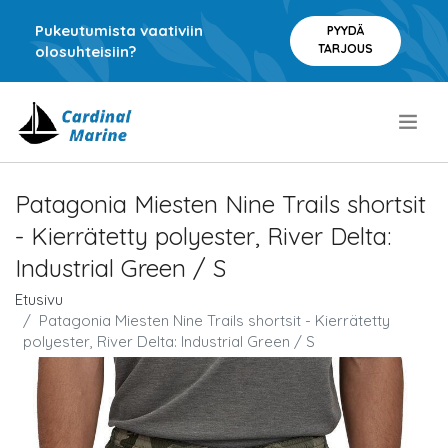
Pukeutumista vaativiin
PYYDÄ
TARJOUS
olosuhteisiin?
.
Patagonia Miesten Nine Trails shortsit
- Kierrätetty polyester, River Delta:
Industrial Green / S
Etusivu
Patagonia Miesten Nine Trails shortsit - Kierrätetty
polyester, River Delta: Industrial Green / S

-=-=-

Problem details:
Any pictures above are to be left out. Retype the rest of the records exactly.

Answer box:
Pukeutumista vaativiin
PYYDÄ
TARJOUS
olosuhteisiin?
.
Patagonia Miesten Nine Trails shortsit
- Kierrätetty polyester, River Delta:
Industrial Green / S
Etusivu
Patagonia Miesten Nine Trails shortsit - Kierrätetty
polyester, River Delta: Industrial Green / S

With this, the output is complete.